Marriage 2018-03-15T17:18:57+00:00

When Being Right Goes Wrong

Working through heated arguments with your husband

By Cody Shiers

Now ladies, how many times do we get into arguments with our handsome husbands only to reveal we were right the whole time? Well, no need to raise hands, because rest assured, I’m sure many of us have been in this place countless times! However, what was the result of being right in the argument?

Did you win anything? Maybe your hubby told you, “You were right.” But deep down inside he was hurt and quite honestly, so were you. Unfortunately, when our men are hurt - we hurt. Marriage is all about unity. And if one is hurt, then it affects the two of you.

Now, if you are anything like me - spicy and all about vocalization, scripture is not always at the forefront of your mind. I know that it should be, and that’s why seeking the Father’s heart is so important in marriage. I mean, I would be lying if I told you that my hubby and I have never had our share of spats or that I walked away feeling accomplished every time. Granted, in the past, I have walked away feeling like, “I won!” Only to return to the same sense of hurt that I spoke about earlier, because I just had to be right.

You see, Ephesians 4:2-3 says, “…with all humility and gentleness, with patience, bearing with one another in love, eager to maintain the UNITY of the Spirit in the BOND of peace.” I don’t know about you, but this scripture reproaches me (even as I type it and recite it to my spirit). Listen. I’m not saying never disagree with your husband. In fact, there are moments when my husband and I have arguments and in the words of my favorite author and speaker, Priscilla Shirer would say, “We have heated fellowship.” There are times when the “heated fellowship” or heated argument and the differences in opinion are needed, because Proverbs 27:17 states, “As iron sharpens iron, so does one man sharpen another.”

Sometimes we need to iron out our differences with our husband, whether it be about opinions or even miscommunication. However, the fruit of these heated fellowships often bring about unity. It’s in the moments when we feel that we are justified in the argument or maybe wrongfully accused, that we have to then learn how to stop and lean into the Holy Spirit for further instruction.

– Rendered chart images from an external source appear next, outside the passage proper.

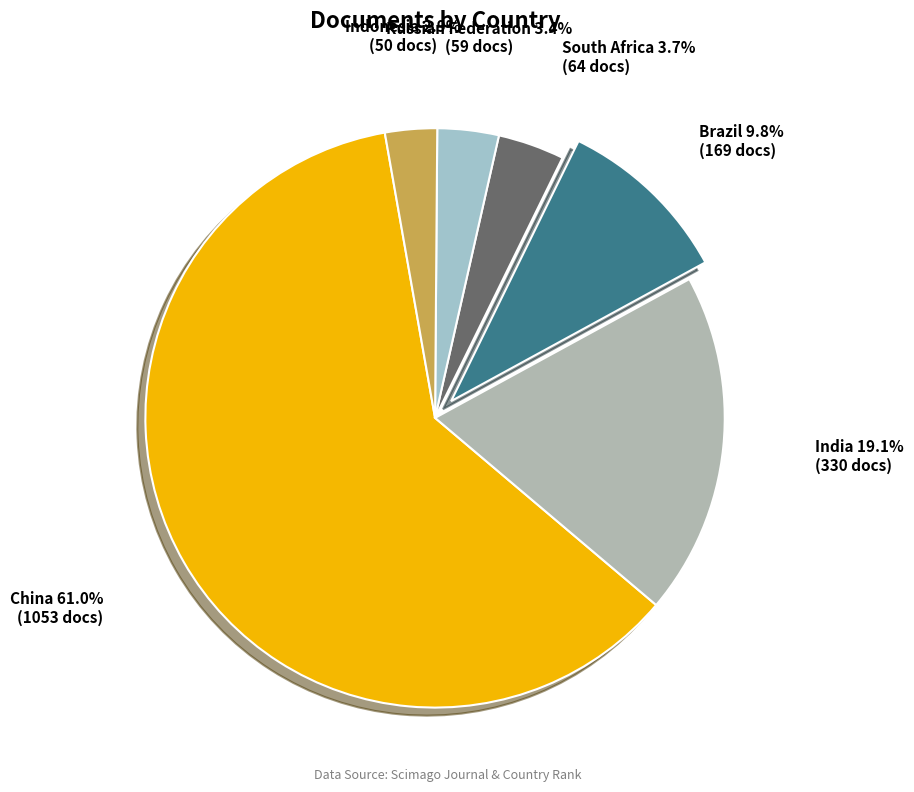

How many segments does this pie chart have?

6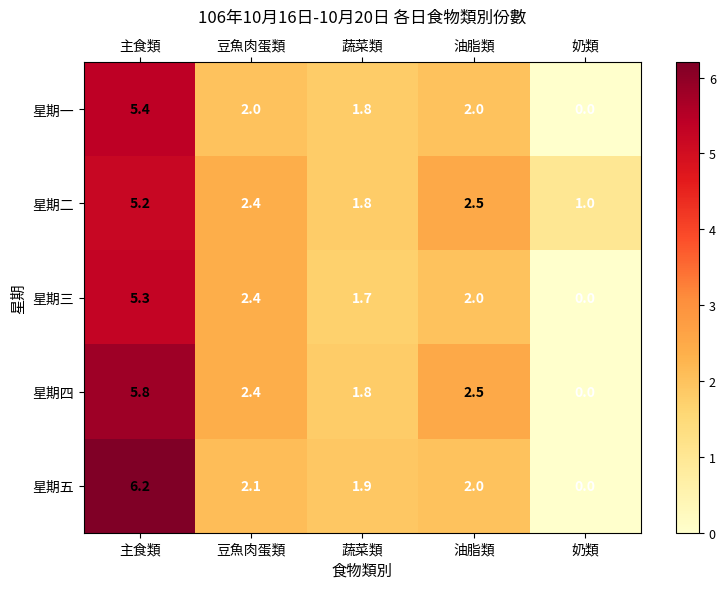

What is the sum of the 星期二 values at 蔬菜類 and 奶類?

2.8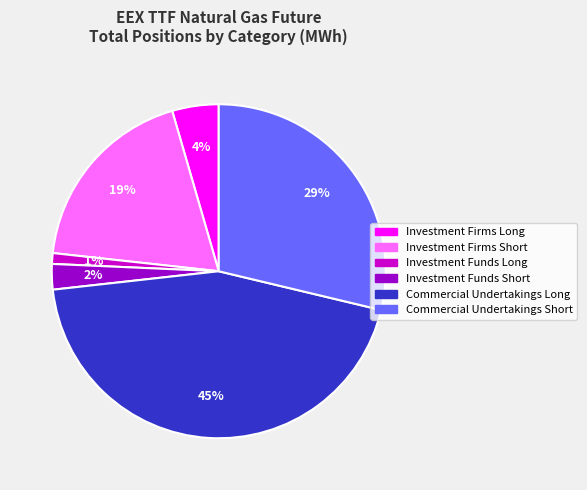

Rank the categories by value from highest to lowest.

Commercial Undertakings Long, Commercial Undertakings Short, Investment Firms Short, Investment Firms Long, Investment Funds Short, Investment Funds Long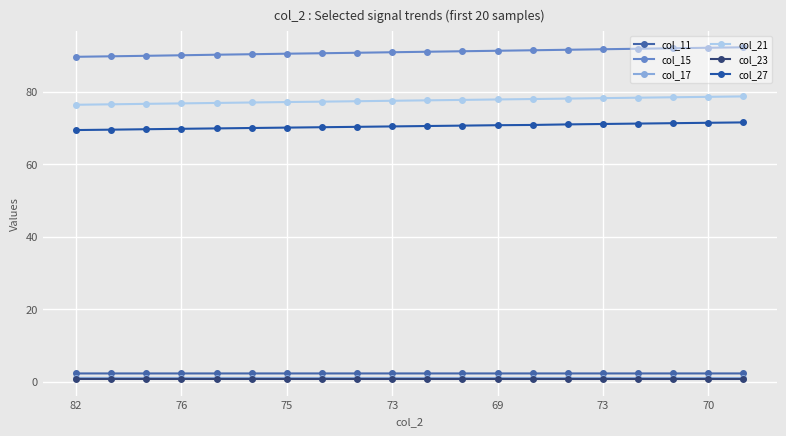

Which category has the lowest value in the col_27 series?

82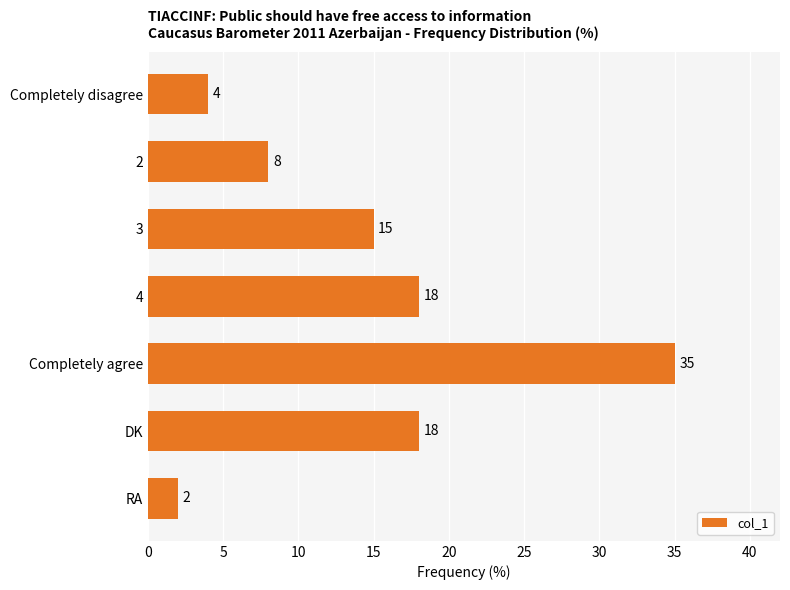

What is the approximate value at 4?

18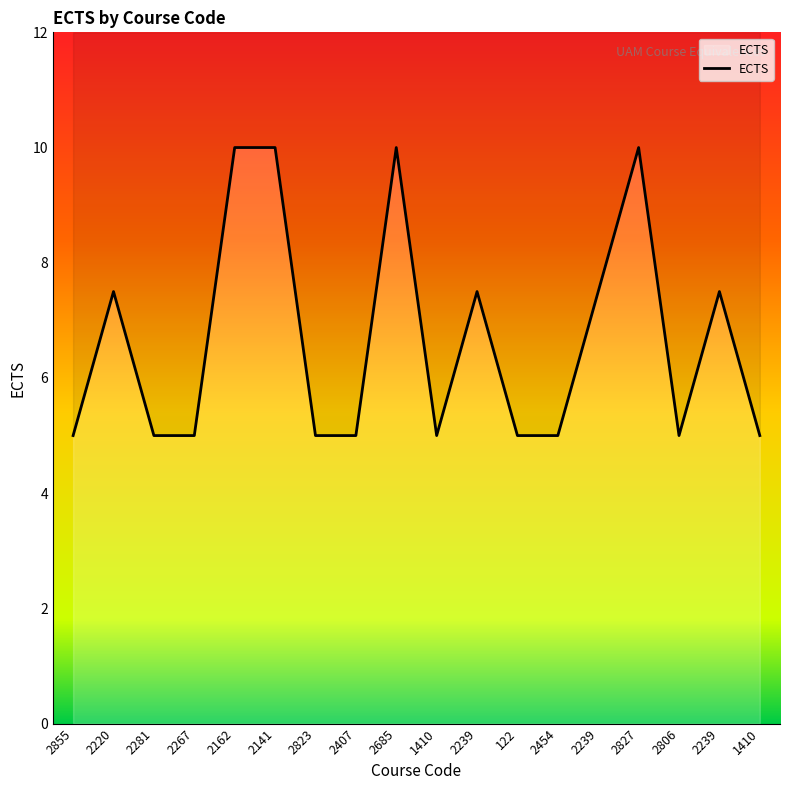

What is the difference between the second highest and second lowest values?

5.0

The reality is this. Not every argument needs to be won and not every time our husbands do something wrong, do we need to acknowledge it. I would be the first to say rubbing their mistakes in their faces will only cause division in the marriage, and that is not God’s heart for marriage.

So instead my beautiful sister, let us press into the Lord for guidance in loving our husbands. Let us not be afraid to eagerly maintain the unity in our marriage by kicking the enemy out of our thought processes. Let us stop seeking to “be right” or the need to be validated. Finally, let us as daughters of the King, bear with our men arm-in-arm (without having to be right all the time), as we do the will of our heavenly Father for the furthering of His Kingdom.

~Cody Shiers (Contributing Writer for Inside Out with Courtnaye)

Living Out Loud

Letting your voice be heard while living out your passion

By Trinity N. Hollins

I’m a firm believer that family is first, but sometimes that comes at a cost to us women. We have the tendency to help everyone else and place ourselves and passions on the backburner. Some of us even convince ourselves that it is just a delay and we will pick it back up later. We have sayings such as, once the children get bigger, once I purchase my home, or after I get married. That is great, but do we ever really go back to our passions?

Do we even remember what those passions are or have we lost ourselves in the hustle and bustle called life? God intended us to share our gifts with others. First Corinthians 12:7 says, “Now to each one the manifestation of the Spirit is given for the common good.” In order to do so, we as women must find our way back to the gifts that were bestowed upon us.

Many of us begin to lose ourselves in others. Yes, it is okay to be that helpmeet, encourager, nurturer, and everything else that others perceive us to be. Yet, how do we exactly see ourselves? We have to remember that in order to be the best wife, mother, sister, friend or daughter, we must know who we are and know what we have to offer, as well.

As women, we can’t continue to nurture and fill up others with their hopes, dreams and passions, yet on the inside, be empty ourselves. Some of us aren’t even half full. Think about it. Have you ever asked yourself, how did I become lost in translation (figuratively speaking)? In other words, as if you’ve been misunderstood or not heard at all as it relates to your desires.

What is the language you’re trying to speak to others? Meaning, that language that has become your fire, your passion that you know deep down inside God intended for you to do and share with the world? Philippians 2:13 reminds us, “For it is God who is at work in you, both to will and to work for His good pleasure.”

So, let us begin to find our voice and true selves, so that we too can fulfill our hopes, dreams, passions, and the will of God. Let’s begin to nurture ourselves and share those findings with others, because when we discover our passions and begin to speak our God-given language, we begin to mold and shape our lives that in return, become a reflection of our true selves. We begin to see what we have to offer to others and begin to walk the path that the Lord intended for us. It’s time to live out your passion!